Eu furei a fila

Eu furei a fila

Eu furei a fila sem querer e senti vergonha

bazar

Quando o vendaval atingiu Porto Alegre na noite da última sexta-feira, eu não estava em casa. Estava trabalhando. Do centro até o bairro Cidade Baixa, vi um cenário de destruição. Árvores caídas, postes deitados, fios elétricos sobre as ruas. Temi por encontrar meu apartamento em condições iguais. Nada! Nem um destelhamento. Do pátio, enxerguei o prédio vizinho com parte do telhado arrancado pela força do vento. As únicas avarias notadas foram os vasos vazios, com plantas e terra caídos ao chão. Um pouco de água por baixo da porta da cozinha e a falta de luz. Neste domingo, por volta das 6 horas da manhã, a luz voltou. Foram mais de 24 horas sem ela. Na geladeira, o leite azedou, um patê de frango estragou. Tivemos que comprar gelo e acomodar tudo que não poderia estragar em uma caixa térmica – comprada por necessidade no supermercado. E mesmo com toda essa correria, não quis reclamar. Enfrentei o calor com uns quatro banhos gelados. Os mosquitos na canela durante a noite, preferi ignorá-los. E quando pensei em me queixar, senti vergonha.

Nas redes sociais, muita gente reclamou. “A CEEE é uma vergonha! Estou até agora sem luz aqui no bairro“, escreveram alguns. “Aqui em casa a água não voltou! O serviço do DMAE é muito ruim!“, berraram outros. “Essa EPTC é muito incompetente, só sabe multar! Ainda não consertaram os semáforos“, digitaram os donos de automóveis. E eu lá, lendo o que podia, enquanto não acabava a bateria do meu celular. No meu prédio senti a falta da luz, mas não quis reclamar. Ou melhor, achei que nem devia.

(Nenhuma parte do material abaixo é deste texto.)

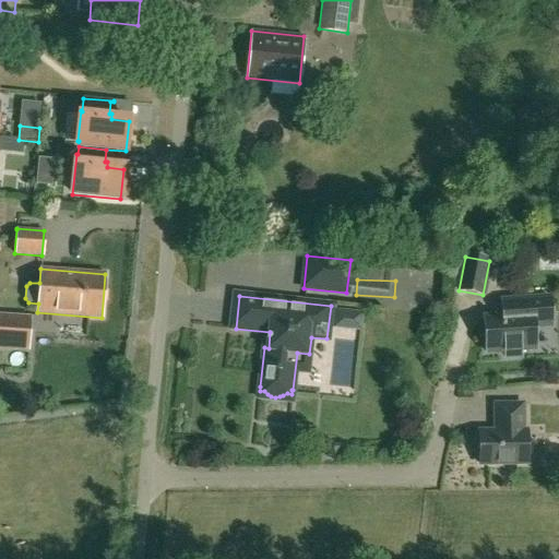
[(551,325),(549,298),(502,301),(503,317),(484,319),(487,353),(504,352),(504,357),(521,356),(521,351),(535,349),(534,331),(537,326),(551,325)]
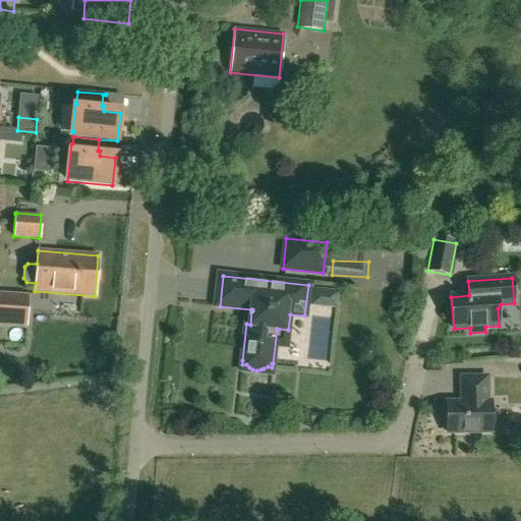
[(0,295),(0,324),(26,326),(29,297),(0,295)]
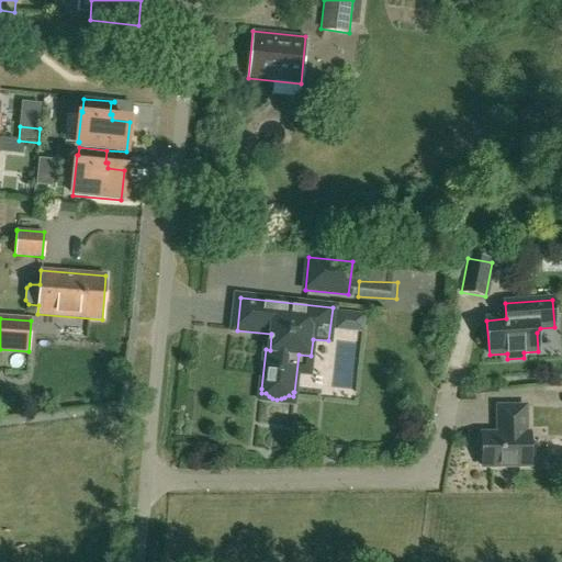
[(482,467),(530,467),(530,435),(526,435),(526,407),(497,407),(497,435),(482,436),(482,467)]
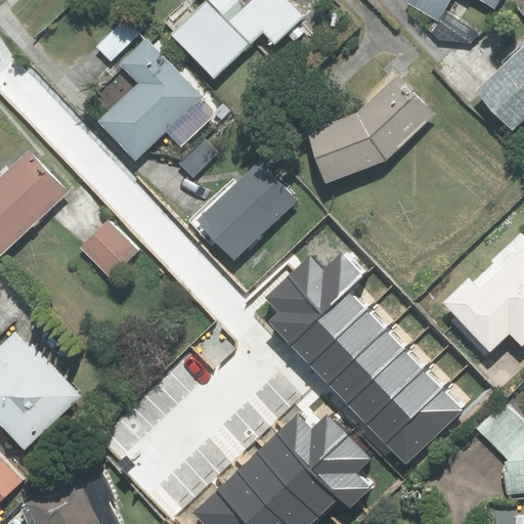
[(207,0),(172,34),(214,78),(263,32),(274,44),(303,17),(286,0),(207,0)]
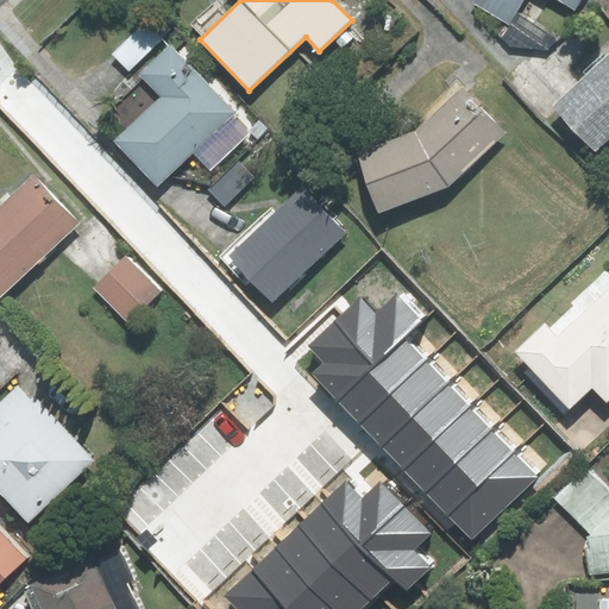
[(477,0),(476,2),(509,23),(522,0),(559,0),(575,10),(579,0),(477,0)]
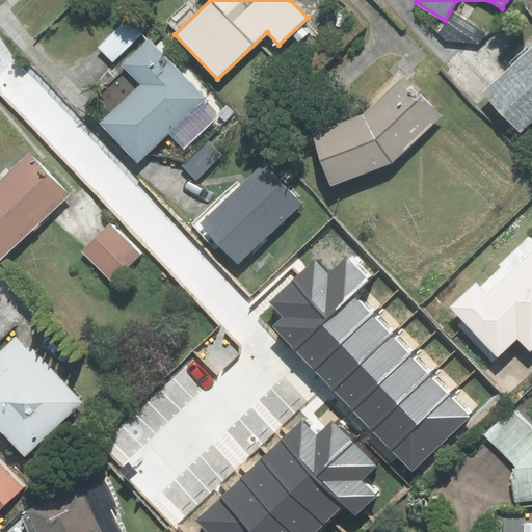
[(112,61),(149,26),(135,11),(98,48),(112,61)]
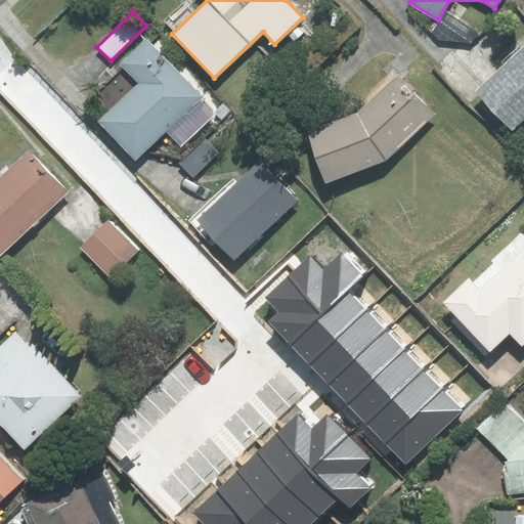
[(138,83),(98,122),(135,161),(202,97),(146,39),(120,64),(138,83)]
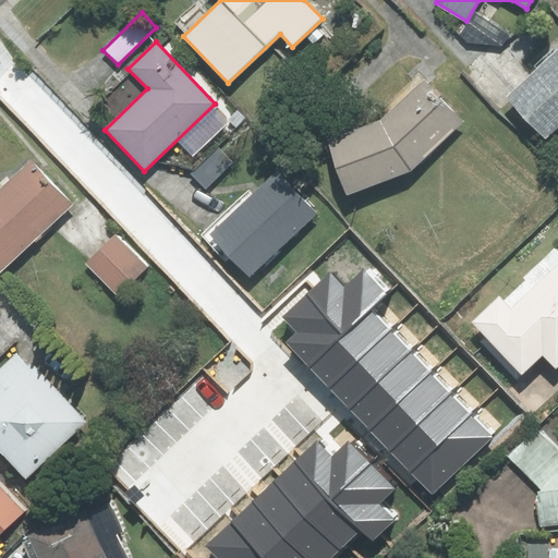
[(557,47),(507,96),(547,137),(557,125),(557,47)]
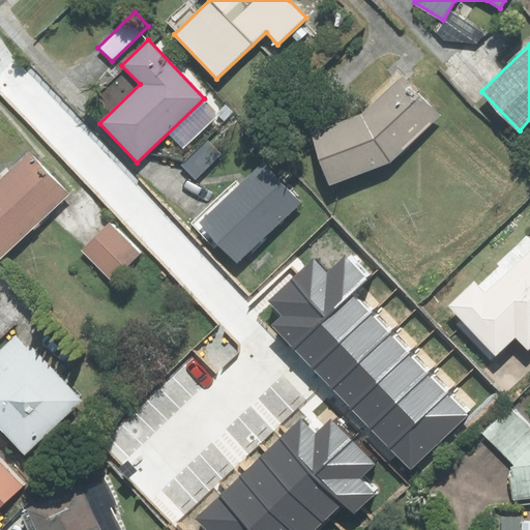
[(440,115),(403,76),(361,114),(313,131),(331,183),(390,162),(440,115)]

Tudo porque, enquanto atualizava a timeline do meu Twitter, li a seguinte notícia: “Protesto de moradores das Ilhas interrompe a BR-290“. O temporal que atingiu Porto Alegre, também passou por Eldorado do Sul e Guaíba. Obviamente, atingiu as Ilhas. Quais ilhas? Sim, Porto Alegre tem ilhas, meu amigo! Se você nunca reparou, elas ficam ao redor do Rio Guaíba, são cheias de casebres de madeiras e ruas de chão batido. Elas inclusive formam um bairro da Capital, ‘carinhosamente’ chamado de Arquipélago. São 16 ilhas, sendo as mais ‘frequentadas’ a Ilha da Pintada, Ilha Grande dos Marinheiros, Ilha do Pavão e a Ilha das Flores (imortalizada no filme homônimo de Jorge Furtado). Pois o pessoal lá está há um bom tempo sem luz e água. Neste calor, sem luz e água há quase duas semanas. Eles não ficaram assim na sexta-feira após o temporal. Já estavam! E agora, quando os bairros nobres de Porto Alegre foram atingidos pela tormenta, levaram 24 horas para retomar a eletricidade. E lá, para debaixo da alça da ponte, alguém olhou? Por isso, senti vergonha. Sem pedir, recebi prioridade no atendimento. Furei a fila de reclamações junto à CEEE. Por quê? Não sei. E sinto-me envergonhado por isso. Então, preferi não reclamar de nada. Nem do protesto que trancou o trânsito. Seria egoísmo demais. Sou egoísta sem querer. Eu furei a fila da CEEE.